@
Pokari and @
Kuroiikawa: On age, I think a lot of it is just that modern life is so complex (in some ways I think needlessly). You don't need 12 years of formal schooling and 4-8 years of university and/or vocational training to learn to be a peasant farmer when you've been surrounded with the work of farming all your life. Sure, it's not easy and there will be things that come up that you don't know how to handle; that's why you keep around and respect your elders, who have done it all before. But you basically know how to do what needs doing from young. If you threw a 13 year old into modern first world adult life, they'd be mostly unemployable both because of credentialism and because they just wouldn't know how to cope.
I don't personally believe lack of divorce is a criterion that means much of anything about how good a marriage practice is. My wife got divorced before she met me. Her church and various people connected with it tried hard to get her not to do so--despite the fact that her husband was a bastard whose general assholishness had driven her into depression, crushed her health, and was starting to wreck the kids. So if they'd succeeded in getting her to stay married, that would have been a good thing? Fuck that. So I kind of wonder what statistics about arranged marriages can be considered to mean, other than that women who go into them have often been raised not to complain.
When we try not to project "our" values onto other cultures, we often make the mistake of assuming that those cultures are (or ever have been) monolithic--that there is some set of values that defines that other culture and so people in it uniformly don't believe in, say, gender equality or not having caste systems or whatever. But in fact, there's dissent in every culture--I sure as hell dissent from plenty of mine. Everywhere that has some semblance of gender equality, has it mainly because women there have fought like crazy to make it so from within a culture that supposedly didn't hold that value. Medieval Europe had peasants' revolts . . . some values are a lot closer to universal than we give them credit for, it's just that there's so often power to be gained from suppressing them. Including here and now.
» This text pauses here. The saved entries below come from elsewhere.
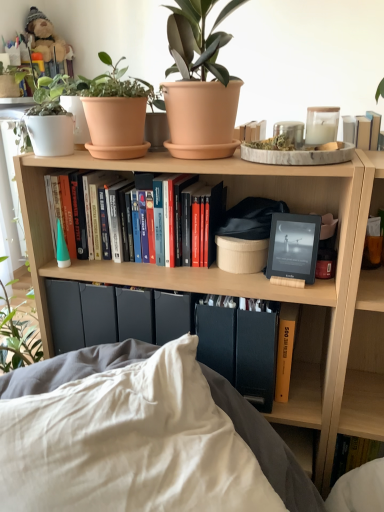
Find the location of a particular element. This screenshot has width=384, height=512. hardcover books at center, placed as the 2th book when sorted from right to left is located at coordinates (210, 225).

Find the location of a particular element. white soft pillow at lower center is located at coordinates (129, 443).

The image size is (384, 512). What do you see at coordinates (129, 443) in the screenshot? I see `white soft pillow at lower center` at bounding box center [129, 443].

The image size is (384, 512). I want to click on terracotta clay pot at upper center, so click(x=116, y=127).

Describe the element at coordinates (200, 83) in the screenshot. I see `terracotta pot at upper center` at that location.

Where is `hardcover books at center, placed as the first book when sorted from left to right`? This screenshot has width=384, height=512. hardcover books at center, placed as the first book when sorted from left to right is located at coordinates (210, 225).

The height and width of the screenshot is (512, 384). In order to click on houseplant above the wooden bookshelf at center (from a real-world perspective) in this screenshot , I will do `click(200, 83)`.

Are wooden bookshelf at center and terracotta pot at upper center beside each other?

No, wooden bookshelf at center is not beside terracotta pot at upper center.

Considering the positions of points (375, 423) and (226, 6), is point (375, 423) closer to camera compared to point (226, 6)?

Yes, it is.

Does wooden bookshelf at center have a greater height compared to terracotta pot at upper center?

Indeed, wooden bookshelf at center has a greater height compared to terracotta pot at upper center.

Is hardcover books at center, the 2th book ordered from the bottom, directly adjacent to yellow matte book at lower right, which ranks as the second book in top-to-bottom order?

No, hardcover books at center, the 2th book ordered from the bottom, is not in contact with yellow matte book at lower right, which ranks as the second book in top-to-bottom order.

Is hardcover books at center, placed as the first book when sorted from left to right, in front of or behind yellow matte book at lower right, which is the 1th book from bottom to top, in the image?

Clearly, hardcover books at center, placed as the first book when sorted from left to right, is in front of yellow matte book at lower right, which is the 1th book from bottom to top.

Considering the relative sizes of hardcover books at center, the 2th book ordered from the bottom, and yellow matte book at lower right, which ranks as the second book in top-to-bottom order, in the image provided, is hardcover books at center, the 2th book ordered from the bottom, wider than yellow matte book at lower right, which ranks as the second book in top-to-bottom order,?

Yes.

Would you say hardcover books at center, placed as the first book when sorted from left to right, is inside or outside yellow matte book at lower right, which ranks as the second book in top-to-bottom order?

hardcover books at center, placed as the first book when sorted from left to right, is spatially situated outside yellow matte book at lower right, which ranks as the second book in top-to-bottom order.

Which of these two, yellow matte book at lower right, which ranks as the second book in top-to-bottom order, or matte black e-reader at center, is thinner?

With smaller width is matte black e-reader at center.

Considering the positions of objects yellow matte book at lower right, which is the 1th book from bottom to top, and matte black e-reader at center in the image provided, who is in front, yellow matte book at lower right, which is the 1th book from bottom to top, or matte black e-reader at center?

matte black e-reader at center is closer to the camera.

Which point is more distant from viewer, (291, 319) or (304, 228)?

The point (291, 319) is more distant.

Looking at the image, does terracotta pot at upper center seem bigger or smaller compared to black matte book at center?

In the image, terracotta pot at upper center appears to be larger than black matte book at center.

How much distance is there between terracotta pot at upper center and black matte book at center?

terracotta pot at upper center and black matte book at center are 21.96 inches apart.

Which is in front, point (199, 12) or point (274, 358)?

Point (199, 12)

From a real-world perspective, is terracotta pot at upper center physically located above or below black matte book at center?

terracotta pot at upper center is above black matte book at center.

Is terracotta pot at upper center at the back of white soft pillow at lower center?

white soft pillow at lower center does not have its back to terracotta pot at upper center.

From the image's perspective, who appears lower, white soft pillow at lower center or terracotta pot at upper center?

white soft pillow at lower center appears lower in the image.

Is white soft pillow at lower center taller than terracotta pot at upper center?

Correct, white soft pillow at lower center is much taller as terracotta pot at upper center.

Which is nearer, (10, 422) or (192, 36)?

Point (10, 422) appears to be closer to the viewer than point (192, 36).

Is terracotta clay pot at upper center oriented away from matte black e-reader at center?

No, terracotta clay pot at upper center's orientation is not away from matte black e-reader at center.

Considering the points (141, 133) and (320, 224), which point is in front, point (141, 133) or point (320, 224)?

The point (141, 133) is closer to the camera.

Is terracotta clay pot at upper center positioned before matte black e-reader at center?

Yes, the depth of terracotta clay pot at upper center is less than that of matte black e-reader at center.

Is teddy bear at upper left in front of or behind matte black e-reader at center in the image?

Visually, teddy bear at upper left is located behind matte black e-reader at center.

Is matte black e-reader at center a part of teddy bear at upper left?

No.

Who is bigger, teddy bear at upper left or matte black e-reader at center?

Bigger between the two is teddy bear at upper left.

Which of these two, teddy bear at upper left or matte black e-reader at center, is thinner?

matte black e-reader at center.

I want to click on bookcase that appears on the right of terracotta pot at upper center, so click(x=265, y=284).

Where is `book below the hardcover books at center, placed as the first book when sorted from left to right (from a real-world perspective)`? Image resolution: width=384 pixels, height=512 pixels. book below the hardcover books at center, placed as the first book when sorted from left to right (from a real-world perspective) is located at coordinates (285, 348).

When comparing their distances from matte black e-reader at center, does terracotta pot at upper center or black matte book at center seem closer?

Based on the image, black matte book at center appears to be nearer to matte black e-reader at center.

Which object lies further to the anchor point hardcover books at center, placed as the 2th book when sorted from right to left, terracotta clay pot at upper center or terracotta pot at upper center?

Based on the image, terracotta pot at upper center appears to be further to hardcover books at center, placed as the 2th book when sorted from right to left.

Based on their spatial positions, is terracotta clay pot at upper center or black matte book at center further from white soft pillow at lower center?

Based on the image, terracotta clay pot at upper center appears to be further to white soft pillow at lower center.

When comparing their distances from white soft pillow at lower center, does hardcover books at center, placed as the first book when sorted from left to right, or terracotta clay pot at upper center seem closer?

Based on the image, hardcover books at center, placed as the first book when sorted from left to right, appears to be nearer to white soft pillow at lower center.

From the image, which object appears to be nearer to teddy bear at upper left, white soft pillow at lower center or hardcover books at center, the 2th book ordered from the bottom?

Among the two, hardcover books at center, the 2th book ordered from the bottom, is located nearer to teddy bear at upper left.

Estimate the real-world distances between objects in this image. Which object is further from terracotta pot at upper center, teddy bear at upper left or wooden bookshelf at center?

teddy bear at upper left.

From the image, which object appears to be nearer to wooden bookshelf at center, teddy bear at upper left or white soft pillow at lower center?

white soft pillow at lower center.

When comparing their distances from teddy bear at upper left, does yellow matte book at lower right, which ranks as the second book in top-to-bottom order, or matte black e-reader at center seem closer?

Among the two, matte black e-reader at center is located nearer to teddy bear at upper left.

Identify the location of bookcase between terracotta pot at upper center and white soft pillow at lower center vertically. (265, 284).

You are a GUI agent. You are given a task and a screenshot of the screen. Output one action in this format:
    pyautogui.click(x=<x>, y=<y>)
    Task: Click on the picture frame between terracotta pot at upper center and yellow matte book at lower right, the 2th book in the left-to-right sequence, in the up-down direction
    The width and height of the screenshot is (384, 512).
    Given the screenshot: What is the action you would take?
    pyautogui.click(x=293, y=246)

Locate an element on the screen. picture frame between white soft pillow at lower center and yellow matte book at lower right, which ranks as the second book in top-to-bottom order, in the front-back direction is located at coordinates (293, 246).

Identify the location of paperback book located between white soft pillow at lower center and teddy bear at upper left in the depth direction. (256, 357).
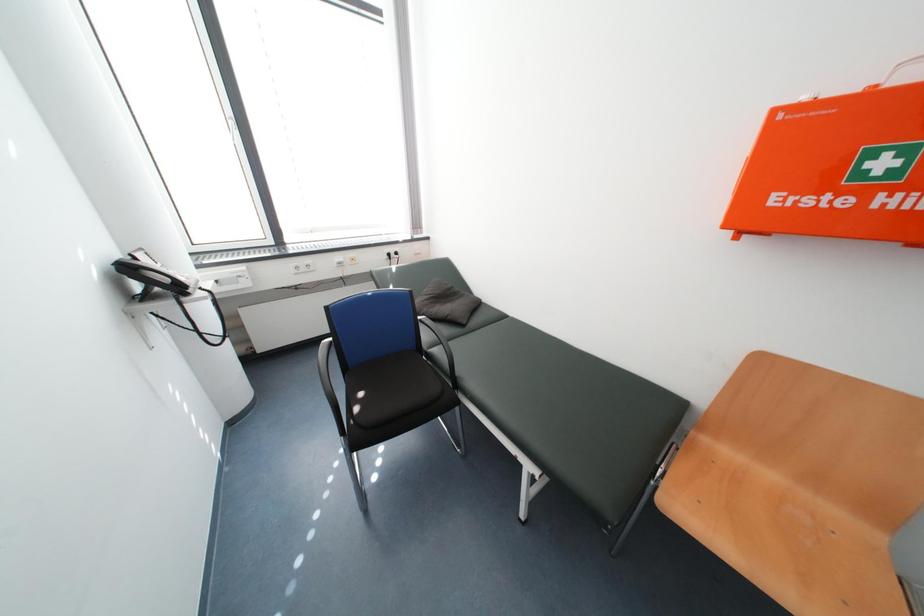
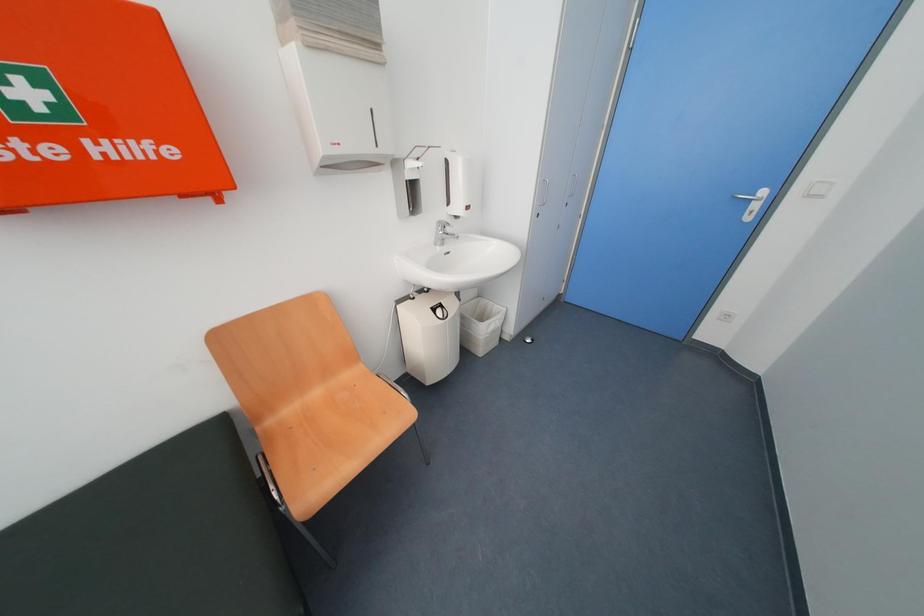
First-person continuous shooting, in which direction is the camera rotating?

The camera's rotation is toward right-down.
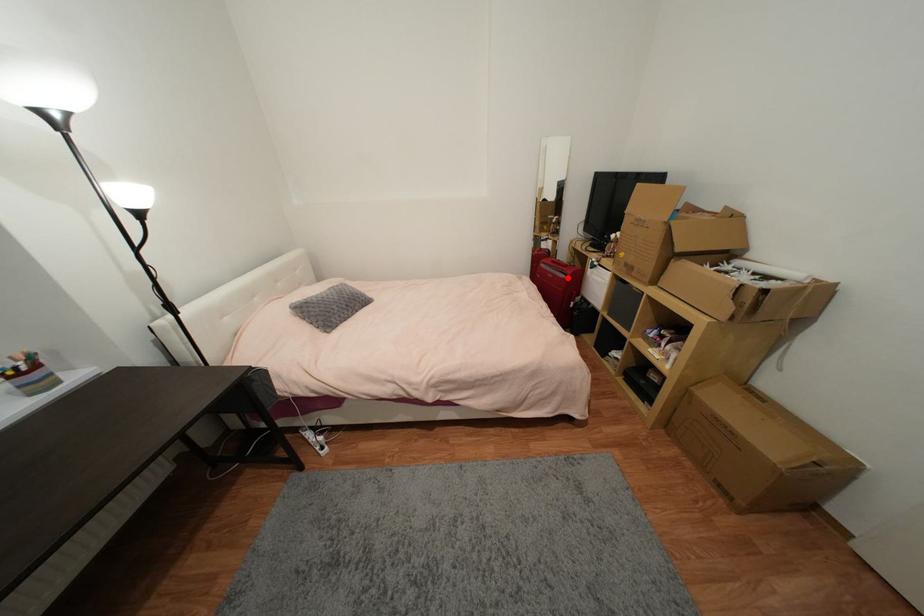
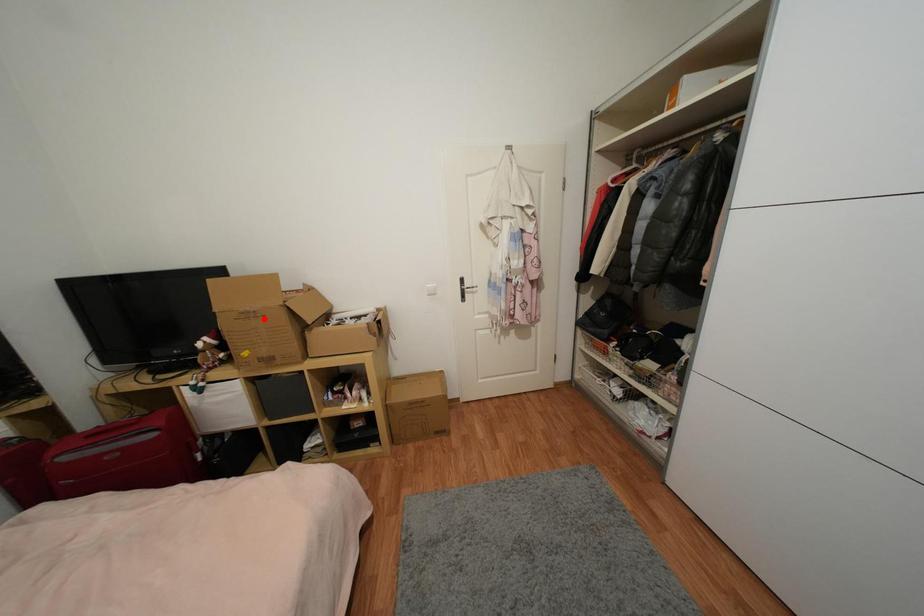
I am providing you with two images of the same scene from different viewpoints. A red point is marked on the first image and another point is marked on the second image. Is the marked point in image1 the same physical position as the marked point in image2?

No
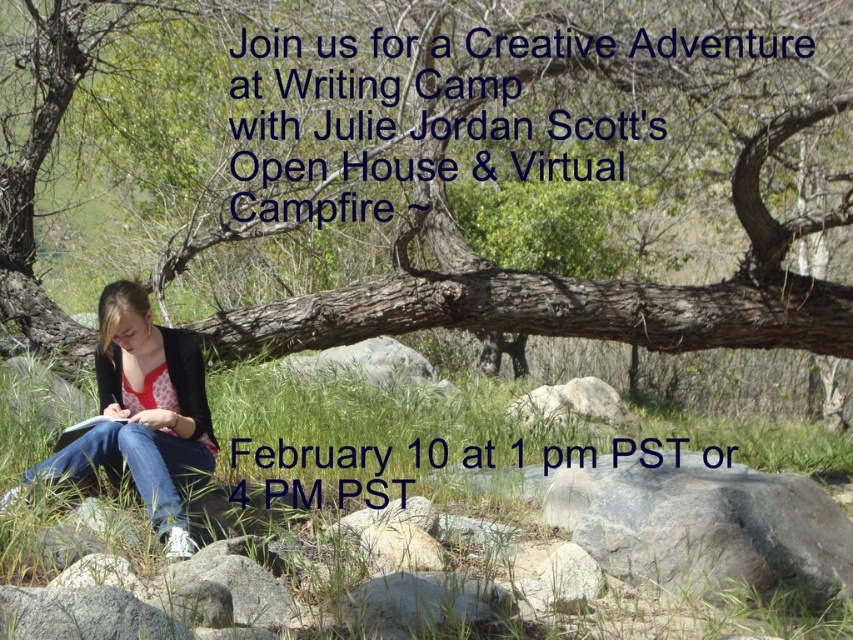
Who is more distant from viewer, (393, 296) or (637, 525)?

The point (393, 296) is more distant.

Between brown rough tree trunk at center and gray rough rock at lower right, which one is positioned higher?

Positioned higher is brown rough tree trunk at center.

Who is more distant from viewer, (618, 305) or (814, 506)?

The point (618, 305) is behind.

I want to click on brown rough tree trunk at center, so click(x=579, y=285).

Does brown rough tree trunk at center have a greater width compared to green grass at lower center?

Indeed, brown rough tree trunk at center has a greater width compared to green grass at lower center.

At what (x,y) coordinates should I click in order to perform the action: click on brown rough tree trunk at center. Please return your answer as a coordinate pair (x, y). Image resolution: width=853 pixels, height=640 pixels. Looking at the image, I should click on (579, 285).

Is gray rough rock at lower right closer to the viewer compared to matte black jacket at lower left?

No.

Which of these two, gray rough rock at lower right or matte black jacket at lower left, stands taller?

With more height is matte black jacket at lower left.

Who is more distant from viewer, (x=805, y=513) or (x=148, y=490)?

Positioned behind is point (x=805, y=513).

Image resolution: width=853 pixels, height=640 pixels. In order to click on gray rough rock at lower right in this screenshot , I will do pos(705,525).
On the stock we put into freedom . . . I suppose we do, but mostly in the abstract. In practice, the US in particular imprisons far more people than any other country in the world, including the dictatorships. Its emphasis on "negative" freedoms accompanies a neglect of "positive" freedoms . . . it won't, supposedly, stop people
from doing things, but it won't help people get the opportunity
to do things. Throughout the Western world, we point vigorously to suppression of protests as important free speech when it's someone we don't like doing the suppressing, but equally vigorously suppress protests and avoid mention of free speech when it's at home. Google and Facebook shape what comes up in your search results and what goes into your newsfeed according to their politics . . . um, I mean, to stop you from seeing
fake news . . . and few consider it a problem. The US puts away whistleblowers like nobody's business and want to try Julian Assange for treason (even though he's an Australian so he can't really be a traitor to the US) for the crime of releasing inconvenient, albeit true, information to the public. Freedom? Sure, whatever.